> [設問一覧]
A. 研究報告について、次の問いに答えてください。
(i) 25D3投与4週間後、CYP24A1 KOラットの血中25D3濃度は野生型の何倍以上でしたか。
(ii) 最終年度に代謝物を詳しく調べる対象として挙げられている試料は何ですか。
(iii) 研究期間の終了日はいつですか。
B. 次の各記述が研究報告の内容と一致するかを「はい」か「いいえ」で答え、判断の根拠となる箇所を原文から正確に引用してください。
(i) 野生型ラットに同量の25D3を投与しても、異所性石灰化などの症状は見られなかった。
(ii) 25D3投与後、血中1,25D3濃度はCYP24A1 KOラットのほうが野生型より著しく高かった。
(iii) 2年目後半に予定していた動物の組織学的解析は、予定どおりその時期に行われた。
C. 研究報告のうち、「2020 Fiscal Year」から「工学部, 講師 (70707231)」までの部分を、両端を含めて一字も変えずに打ち直してください。

2020 Fiscal Year Research-status Report
Project/Area Number |
19K05829
|
Research Institution | Toyama Prefectural University |
Principal Investigator |
安田 佳織 富山県立大学, 工学部, 講師 (70707231)
|
Project Period (FY) |
2019-04-01 – 2022-03-31
|
Keywords | ビタミンD / 代謝 / 診断 |
Outline of Annual Research Achievements |
ビタミンD3は、25-ヒドロキシビタミンD3(25D3)を経て、1α,25-ジヒドロキシビタミンD3(1,25D3)へと代謝された後、種々の生理作用を発揮する。CYP24A1は25D3や1,25D3を連続的に代謝する酵素であり、CYP24A1の機能不全は1,25D3を不活性化できず、特発性乳児高カルシウム血症や腎結石を引き起こす。 これまで、生体内におけるCYP24A1依存性および非依存性のビタミンD代謝を明らかにする目的でCYP24A1遺伝子欠損(KO)ラットを作出し、ラット体内でのCYP24A1代謝を明らかにしてきた。本年度は、25D3投与の影響を調べた。CYP24A1 KOラットは正常な表現型を示したが、25D3を100 μg/kg-体重/日のレベルで連日投与することで、異所性石灰化や腎臓のカルシウム沈着が起こるとともに、著しい体重減少が認められた。一方、野生型ラットに同量の25D3を投与した場合にはこれらの症状はみられなかった。25D3投与4週間後の各ラットの血中25D3および1,25D3濃度を定量したところ、血中1,25D3濃度は両者同程度であったのに対し、血中25D3濃度はCYP24A1 KOラットで野生型の5倍以上高値を示した。野生型ラットでは25D3投与によってCYP24A1依存性代謝物である24R,25D3や24-oxo-25D3が顕著に増加したが、CYP24A1 KOラットでは全く検出されなかった。CYP24A1欠損によって血中25D3濃度が顕著に上昇し、副作用を示したと考えられる。 今回の結果から、CYP24A1機能不全の人がビタミンD3や25D3を摂取する場合、注意が必要であり、事前に24R,25D3などCYP24A1依存的代謝物定量などによる診断が重要になると考えられる。
|
Current Status of Research Progress |
Current Status of Research Progress
2: Research has progressed on the whole more than it was originally planned.
Reason
上述した通り、本年度は、CYP24A1KOラットに対する25D3投与の影響を明らかにした。CYP24 KOラットでは野生型と異なり、25D3投与による副作用を引き起こしやすいことがわかった。ヒトのCYP24A1機能不全の人がビタミンDサプリメントを摂取した際の副作用が再現できたと考えられる。1年目で明らかにした代謝解析結果と併せ、ビタミンDを積極的に摂取する上でCYP24A1の機能不全の事前診断が重要であること、また、その際、血中代謝物を利用した診断が可能であることを示すことができた。次年度さらに研究を展開していくことで、当初の目的であったビタミンDが関与する疾患の診断・予防に関する情報が多く得られると考えられる。
|
Strategy for Future Research Activity |
最終年度は、これまでの結果を踏まえ、より詳細な生体内ビタミンD代謝物の解析を行う。2年目までは、血液中の代謝物定量を中心に研究を進めてきた。次のステップでは、非侵襲的に採取可能な尿における25D3の各代謝物の詳細を調べる。尿では、抱合体など全く異なる代謝物が検出される可能性が高い。尿中のビタミンD濃度を知ることで、より簡便にビタミンD不足や過剰を知ることができる。ビタミンDの積極的摂取は、くる病予防だけではなく生活習慣病など種々の疾患予防として有用である可能性が高く、今回の研究をさらに進めることで、ビタミンDが関与する疾患の診断や安全な予防に貢献したい。
|
Causes of Carryover |
2年目前半のin vitroで興味深い結果が得られたため、2年目後半行う予定であった動物の組織学的解析の時期をずらし、先にvitroでの実験に焦点を当てた。現在投与中の生体に対して、3年目に詳細な組織学的解析を行う。また、尿を含めた詳細な代謝解析を行う。

> [資料]
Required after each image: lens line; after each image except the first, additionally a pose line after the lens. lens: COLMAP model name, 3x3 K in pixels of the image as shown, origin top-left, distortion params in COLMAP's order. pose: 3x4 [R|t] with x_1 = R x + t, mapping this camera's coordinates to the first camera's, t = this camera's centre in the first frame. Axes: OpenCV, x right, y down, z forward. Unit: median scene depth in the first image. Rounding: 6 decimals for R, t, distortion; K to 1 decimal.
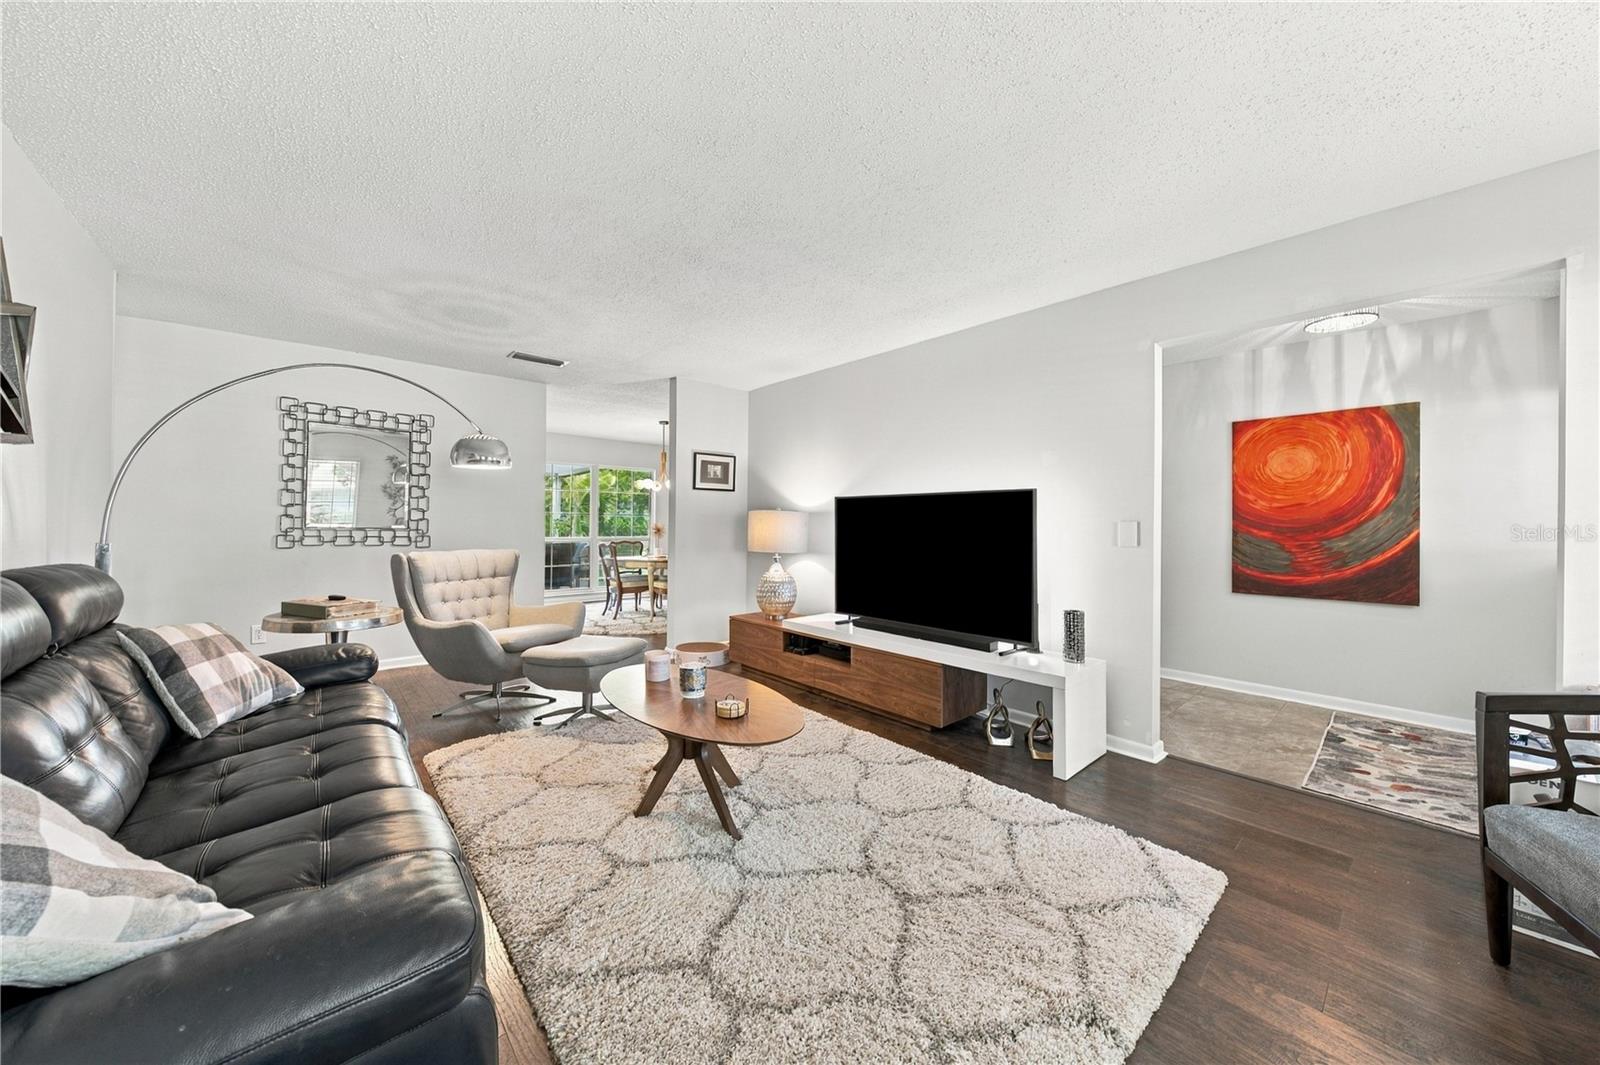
lens RADIAL K [[553.0, 0, 795.0], [0, 553.0, 525.1], [0, 0, 1]] dist [-0.001431, -0.000156]
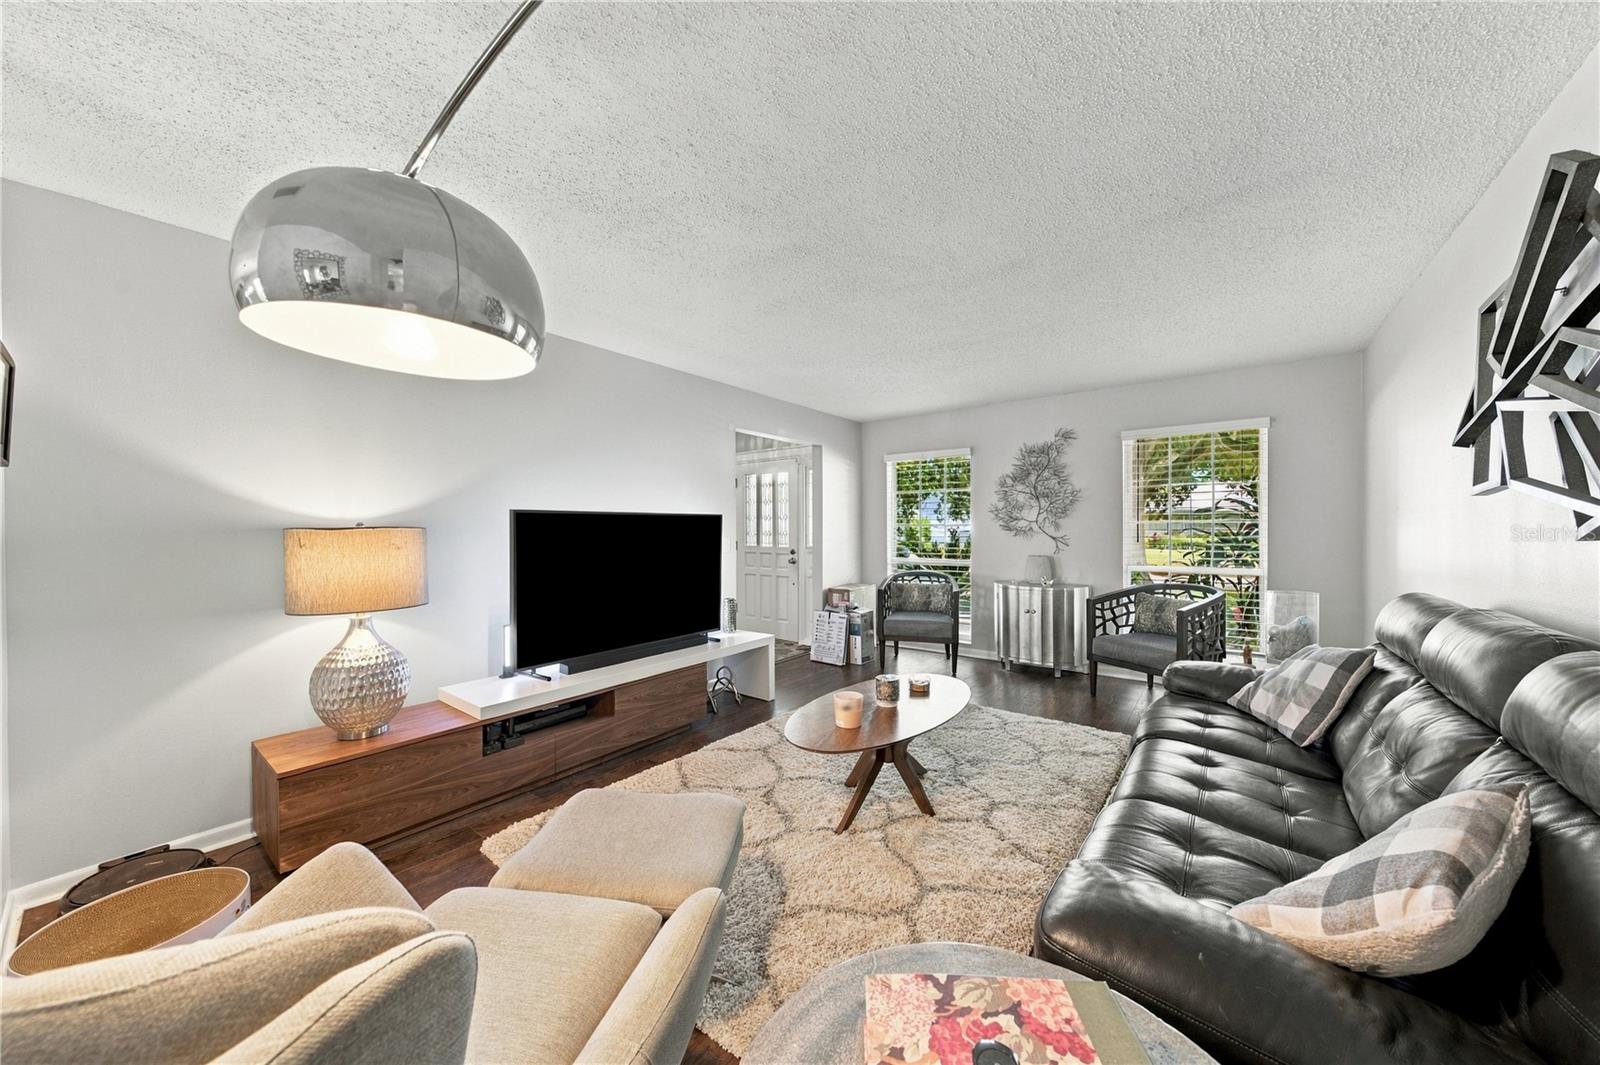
lens RADIAL K [[553.0, 0, 795.0], [0, 553.0, 525.1], [0, 0, 1]] dist [-0.001431, -0.000156]
pose [[-0.191126, 0.003152, 0.981560, -0.920770], [0.004180, 0.999988, -0.002398, -0.035061], [-0.981557, 0.003644, -0.191137, 1.036961]]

> [解答一覧]
A.
(i) 5倍以上
(ii) 尿
(iii) 2022-03-31

B.
(i) はい。「一方、野生型ラットに同量の25D3を投与した場合にはこれらの症状はみられなかった。」
(ii) いいえ。「血中1,25D3濃度は両者同程度であった」
(iii) いいえ。「2年目後半行う予定であった動物の組織学的解析の時期をずらし」

C.
2020 Fiscal Year Research-status Report
Project/Area Number |
19K05829
|
Research Institution | Toyama Prefectural University |
Principal Investigator |
安田 佳織 富山県立大学, 工学部, 講師 (70707231)